В беспокойстве своем, лишь бы отвратить грозивший удар, английское правительство прибегало ко всем средствам, даже к тем, которые нравственность строго осуждала. Мы видели, что упорство в поддержании преступных намерений значительно способствовало новому разрыву двух держав. Конечно, диверсии — одно из обычных вспомогательных средств войны, а возмущение провинций считается одной из наиболее эффективных диверсий, к которой очень охотно прибегают. Если англичане покушались возмутить Вандею, Первый консул платил им за это намерением возмутить Ирландию. Средство вражды было взаимно и очень популярно. Но в то время вандейское возмущение представлялось решительно несбыточным. Услуги шуанов и их предводителя Жоржа Кадудаля могли иметь одно только назначение — какую-нибудь гнусную попытку вроде адской машины и тому подобного. Простирать средства возмущения до попытки низвергнуть правительство значило прибегать к мерам очень сомнительным, но устраивать то же, покушаясь на правительственные лица — значит переступать все пределы международного права, признанные между нациями.

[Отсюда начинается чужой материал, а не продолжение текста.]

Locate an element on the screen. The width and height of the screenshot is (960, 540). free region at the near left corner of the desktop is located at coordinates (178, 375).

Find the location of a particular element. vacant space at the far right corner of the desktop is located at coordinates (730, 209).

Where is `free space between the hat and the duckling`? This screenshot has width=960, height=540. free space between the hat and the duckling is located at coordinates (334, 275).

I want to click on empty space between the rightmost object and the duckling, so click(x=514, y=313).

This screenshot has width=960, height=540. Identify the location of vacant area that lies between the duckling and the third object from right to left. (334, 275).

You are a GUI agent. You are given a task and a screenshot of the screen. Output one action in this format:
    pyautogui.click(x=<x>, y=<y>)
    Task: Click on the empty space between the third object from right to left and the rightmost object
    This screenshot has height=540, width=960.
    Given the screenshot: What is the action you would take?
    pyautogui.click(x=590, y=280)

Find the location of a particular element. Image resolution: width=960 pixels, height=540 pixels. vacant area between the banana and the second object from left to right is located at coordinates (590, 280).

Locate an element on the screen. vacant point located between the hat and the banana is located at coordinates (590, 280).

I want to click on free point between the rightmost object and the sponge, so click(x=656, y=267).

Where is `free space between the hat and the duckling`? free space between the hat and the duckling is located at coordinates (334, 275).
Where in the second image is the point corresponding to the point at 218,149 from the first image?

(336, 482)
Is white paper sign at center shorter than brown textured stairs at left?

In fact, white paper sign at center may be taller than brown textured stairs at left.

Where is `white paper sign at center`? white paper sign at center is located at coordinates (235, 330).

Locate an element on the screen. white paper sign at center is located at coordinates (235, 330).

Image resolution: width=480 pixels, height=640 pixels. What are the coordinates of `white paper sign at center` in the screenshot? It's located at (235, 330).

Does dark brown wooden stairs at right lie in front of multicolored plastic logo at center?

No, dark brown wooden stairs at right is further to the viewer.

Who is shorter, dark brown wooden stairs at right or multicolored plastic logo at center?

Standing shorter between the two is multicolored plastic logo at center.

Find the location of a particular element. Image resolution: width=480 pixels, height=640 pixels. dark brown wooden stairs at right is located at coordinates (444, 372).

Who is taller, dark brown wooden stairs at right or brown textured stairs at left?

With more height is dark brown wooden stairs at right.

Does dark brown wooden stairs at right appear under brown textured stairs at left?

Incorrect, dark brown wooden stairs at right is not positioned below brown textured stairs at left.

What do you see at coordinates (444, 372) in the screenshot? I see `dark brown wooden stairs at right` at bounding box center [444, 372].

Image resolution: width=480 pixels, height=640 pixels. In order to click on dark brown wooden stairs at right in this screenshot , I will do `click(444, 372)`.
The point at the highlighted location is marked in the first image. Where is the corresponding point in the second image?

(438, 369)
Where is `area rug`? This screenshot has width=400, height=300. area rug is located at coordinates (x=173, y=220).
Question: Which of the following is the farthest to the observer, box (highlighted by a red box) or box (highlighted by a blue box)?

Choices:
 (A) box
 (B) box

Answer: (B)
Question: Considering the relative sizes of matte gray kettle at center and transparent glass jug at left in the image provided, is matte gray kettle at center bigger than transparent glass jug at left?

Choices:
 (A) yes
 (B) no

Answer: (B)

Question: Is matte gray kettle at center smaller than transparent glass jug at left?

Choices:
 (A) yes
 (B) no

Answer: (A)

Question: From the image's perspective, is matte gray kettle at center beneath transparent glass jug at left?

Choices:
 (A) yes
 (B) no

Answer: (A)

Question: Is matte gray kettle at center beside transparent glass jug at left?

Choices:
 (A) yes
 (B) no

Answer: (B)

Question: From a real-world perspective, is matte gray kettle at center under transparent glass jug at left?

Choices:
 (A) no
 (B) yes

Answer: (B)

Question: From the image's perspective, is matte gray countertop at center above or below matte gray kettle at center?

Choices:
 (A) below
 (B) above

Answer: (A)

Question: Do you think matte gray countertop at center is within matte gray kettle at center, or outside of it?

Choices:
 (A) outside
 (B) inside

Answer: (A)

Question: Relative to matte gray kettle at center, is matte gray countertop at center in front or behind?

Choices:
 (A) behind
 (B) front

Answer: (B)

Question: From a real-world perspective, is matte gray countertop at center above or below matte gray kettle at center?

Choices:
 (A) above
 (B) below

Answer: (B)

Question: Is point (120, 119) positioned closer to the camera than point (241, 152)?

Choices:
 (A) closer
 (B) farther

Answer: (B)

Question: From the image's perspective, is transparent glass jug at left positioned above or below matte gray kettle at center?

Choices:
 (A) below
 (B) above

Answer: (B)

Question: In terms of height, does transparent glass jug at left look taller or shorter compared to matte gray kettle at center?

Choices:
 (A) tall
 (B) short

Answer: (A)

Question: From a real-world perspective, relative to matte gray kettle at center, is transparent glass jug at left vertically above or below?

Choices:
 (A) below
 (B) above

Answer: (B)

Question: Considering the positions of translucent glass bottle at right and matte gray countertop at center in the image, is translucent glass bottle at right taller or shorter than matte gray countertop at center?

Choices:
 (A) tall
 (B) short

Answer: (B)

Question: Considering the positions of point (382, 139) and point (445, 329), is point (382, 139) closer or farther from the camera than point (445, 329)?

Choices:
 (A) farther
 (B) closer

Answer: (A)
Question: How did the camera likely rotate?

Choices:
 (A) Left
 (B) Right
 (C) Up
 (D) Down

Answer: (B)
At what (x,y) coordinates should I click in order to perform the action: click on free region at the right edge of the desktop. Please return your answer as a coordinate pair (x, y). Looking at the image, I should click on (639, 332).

Впрочем, пусть сами факты покажут степень вовлеченности английских министров в преступные планы, которые снова затеяла французская эмиграция, проживавшая в Лондоне. Читатель помнит страшного предводителя морбиганских шуанов Жоржа Кадудаля, который устоял против обаяния Первого консула и удалился сперва в Бретань, а потом в Англию. Он жил в Лондоне в полном довольстве, раздавая французским беглецам суммы, полученные от английского правительства, и проводя время в обществе изгнанных принцев, особенно двух наиболее деятельных из них, графа д’Артуа и герцога Берри. То, что принцам хотелось возвратиться во Францию, — дело понятное, что они хотели достичь этого междоусобной войной — вещь весьма обыкновенная, но, к несчастью для их репутаций, они уже не могли рассчитывать на междоусобную войну, а только на заговоры и убийства.
Мир озлоблял всех изгнанников, и принцев и простых людей; война снова давала им надежды не только потому, что обеспечивала поддержку части Европы, но и потому что уменьшала, как они думали, доверие нации к Первому консулу. Они сносились с Вандеей через Жоржа, а с Парижем — через возвратившихся эмигрантов. О чем они мечтали в Англии, о том же их приверженцы помышляли во Франции, и малейшие обстоятельства, согласные с их мечтами, немедленно превращали в их глазах эти мечты в действительность. В своей гнусной переписке они уверяли друг друга, что война нанесет роковой удар Первому консулу, что власть его, беззаконная в глазах французов, оставшихся верными династии Бурбонов, и тираническая в глазах французов, оставшихся верными революции, могла поддерживаться только двумя правами — восстановлением мира и порядка, и одно из этих прав совершенно нарушалось после разрыва с Англией, а другое подвергалось большой опасности, ибо сохранение порядка во время военных действий весьма сомнительно. Таким образом, по их мнению, правление Первого консула клонилось к упадку подобно всем предыдущим правлениям. Склонный к спокойствию народ, вероятно, досадует на него за возобновление вражды с Европой и станет меньше прежнего верить в его удачу, когда трудности уже не будут расступаться перед ним, как прежде. Кроме того, Первый консул имел много врагов, которых планировали использовать с большой пользой: во-первых, революционеров, во-вторых, завистников его славы, которых насчитывалось немало в армии. Вся переписка из Франции в Лондон и обратно вела к одному и тому же плану: объединить роялистов, якобинцев, недовольных военных в единую партию и свергнуть узурпатора Бонапарта.
Такие замыслы строили в Лондоне французские принцы и ими-то прельщали английский кабинет, прося у него денег. Англичане не жалели денег, зная, по крайней мере в общих чертах, что эмигранты намереваются делать.
Составили обширный заговор и воплощали его в жизнь с нетерпеливостью, свойственной изгнанникам. Известили о нем Людовика XVIII, проживавшего тогда в Варшаве. Всегда несогласный со своим братом, графом д’Артуа, безрассудная и бесплодная деятельность которого ему не нравилась, Людовик отверг предложение. Странная противоположность между двумя принцами! Граф д’Артуа был наделен добротой без благоразумия, Людовик XVIII — одарен благоразумием без доброты. Граф д’Артуа вмешивался в замыслы, недостойные его сердца, а Людовик XVIII отвергал их, как недостойные своего ума. Людовик с тех пор решил чуждаться всех новых происков, поводом к которым служила начавшаяся опять война. Граф д’Артуа, проживая на далеком расстоянии от старшего брата, увлекаемый врожденной пылкостью, жаром эмигрантов и, что еще хуже, жаром самих англичан, принимал участие во всех замыслах, какие обстоятельства порождали в умах, расстроенных беспрерывным волнением.